WHAT YOU NEED TO DO: In the rows from the line containing "TM (Max Temp" through the end of the records, can you rename "Temp" to "Temperature" everywhere and change nothing else? Leave the pictures out of your answer.

(Chart-based quiz items)
···

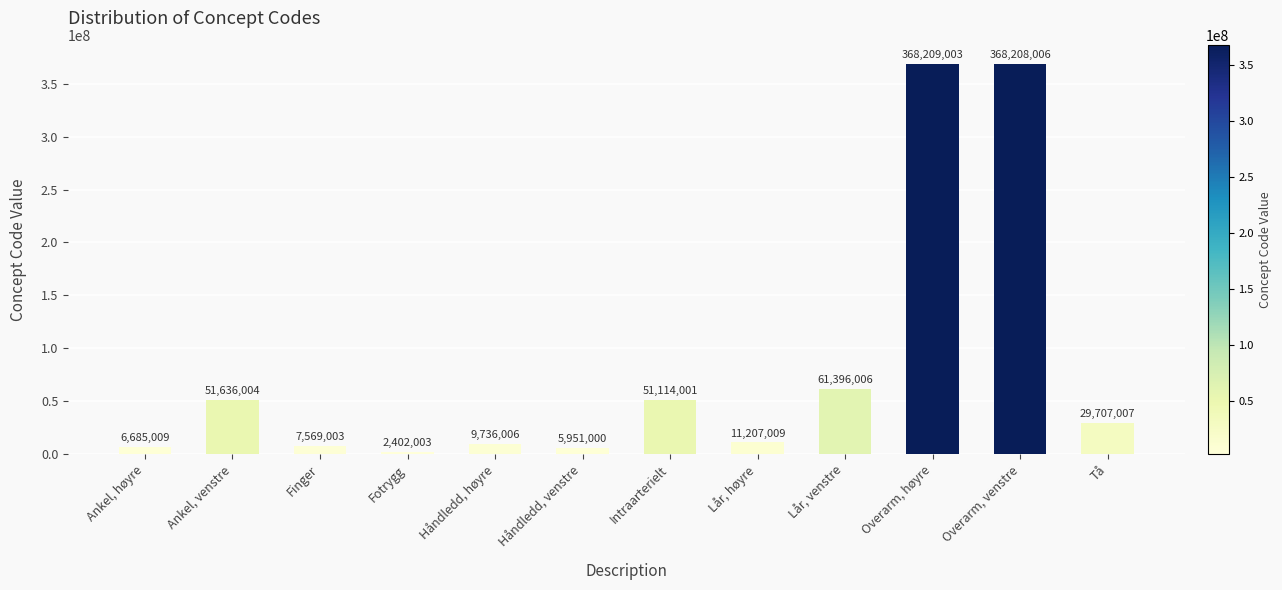

What is the average value?

81151671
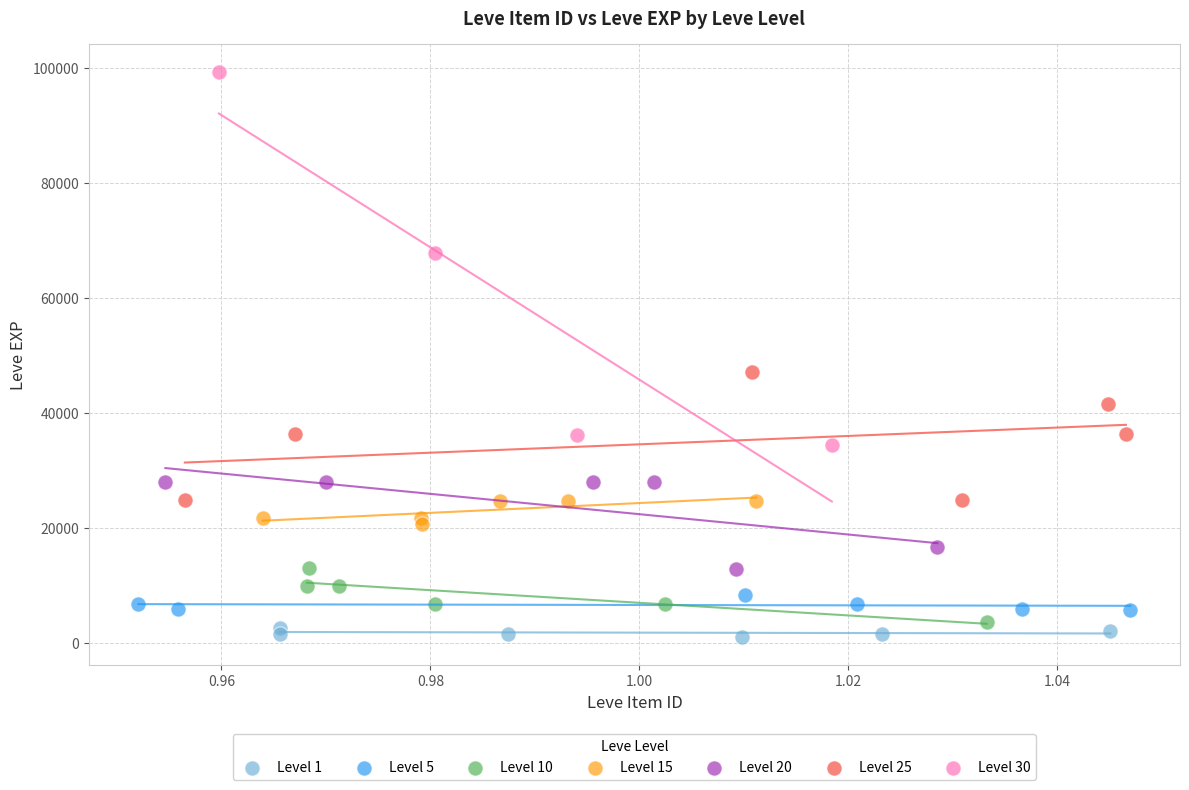

Which series has the widest spread of Y values?

Level 30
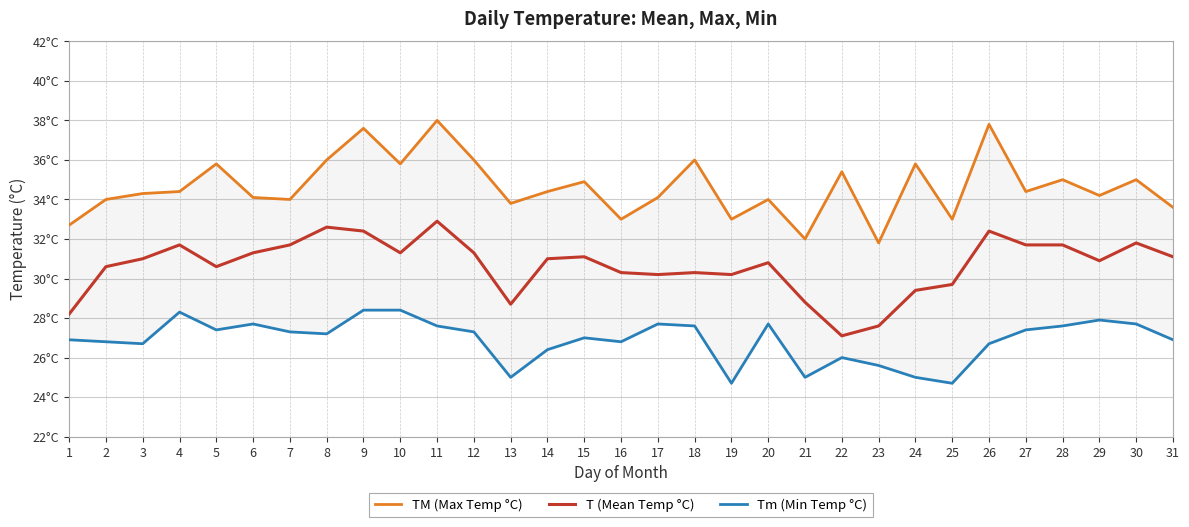

Reading right to left, extract all data points from this chart.

TM (Max Temp °C): 31=33.6	30=35.0	29=34.2	28=35.0	27=34.4	26=37.8	25=33.0	24=35.8	23=31.8	22=35.4	21=32.0	20=34.0	19=33.0	18=36.0	17=34.1	16=33.0	15=34.9	14=34.4	13=33.8	12=36.0	11=38.0	10=35.8	9=37.6	8=36.0	7=34.0	6=34.1	5=35.8	4=34.4	3=34.3	2=34.0	1=32.7
T (Mean Temp °C): 31=31.1	30=31.8	29=30.9	28=31.7	27=31.7	26=32.4	25=29.7	24=29.4	23=27.6	22=27.1	21=28.8	20=30.8	19=30.2	18=30.3	17=30.2	16=30.3	15=31.1	14=31.0	13=28.7	12=31.3	11=32.9	10=31.3	9=32.4	8=32.6	7=31.7	6=31.3	5=30.6	4=31.7	3=31.0	2=30.6	1=28.2
Tm (Min Temp °C): 31=26.9	30=27.7	29=27.9	28=27.6	27=27.4	26=26.7	25=24.7	24=25.0	23=25.6	22=26.0	21=25.0	20=27.7	19=24.7	18=27.6	17=27.7	16=26.8	15=27.0	14=26.4	13=25.0	12=27.3	11=27.6	10=28.4	9=28.4	8=27.2	7=27.3	6=27.7	5=27.4	4=28.3	3=26.7	2=26.8	1=26.9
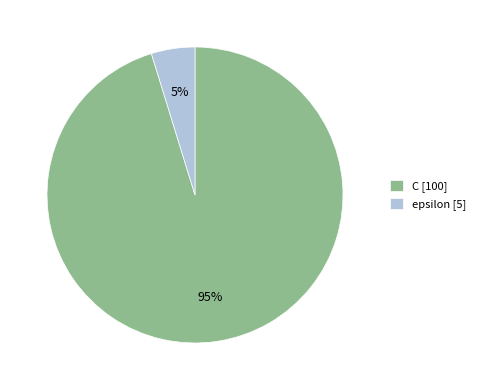

Rank the categories by value from lowest to highest.

epsilon, C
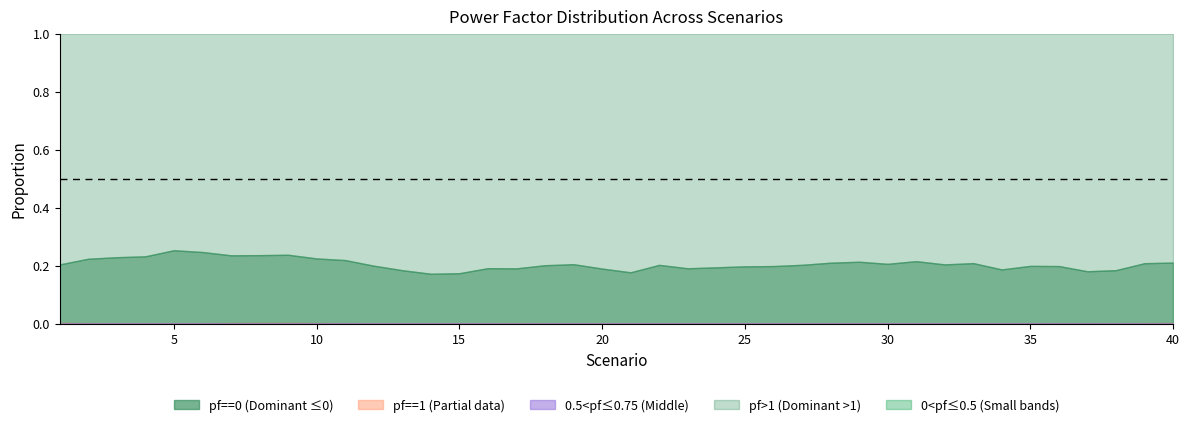

Between 23 and 40, which series saw the biggest shift?

pf>1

···

SOLUTION TO THIS TASK:
TM (Max Temperature °C): 31=33.6	30=35.0	29=34.2	28=35.0	27=34.4	26=37.8	25=33.0	24=35.8	23=31.8	22=35.4	21=32.0	20=34.0	19=33.0	18=36.0	17=34.1	16=33.0	15=34.9	14=34.4	13=33.8	12=36.0	11=38.0	10=35.8	9=37.6	8=36.0	7=34.0	6=34.1	5=35.8	4=34.4	3=34.3	2=34.0	1=32.7
T (Mean Temperature °C): 31=31.1	30=31.8	29=30.9	28=31.7	27=31.7	26=32.4	25=29.7	24=29.4	23=27.6	22=27.1	21=28.8	20=30.8	19=30.2	18=30.3	17=30.2	16=30.3	15=31.1	14=31.0	13=28.7	12=31.3	11=32.9	10=31.3	9=32.4	8=32.6	7=31.7	6=31.3	5=30.6	4=31.7	3=31.0	2=30.6	1=28.2
Tm (Min Temperature °C): 31=26.9	30=27.7	29=27.9	28=27.6	27=27.4	26=26.7	25=24.7	24=25.0	23=25.6	22=26.0	21=25.0	20=27.7	19=24.7	18=27.6	17=27.7	16=26.8	15=27.0	14=26.4	13=25.0	12=27.3	11=27.6	10=28.4	9=28.4	8=27.2	7=27.3	6=27.7	5=27.4	4=28.3	3=26.7	2=26.8	1=26.9

Rank the categories by value from lowest to highest.

epsilon, C

Between 23 and 40, which series saw the biggest shift?

pf>1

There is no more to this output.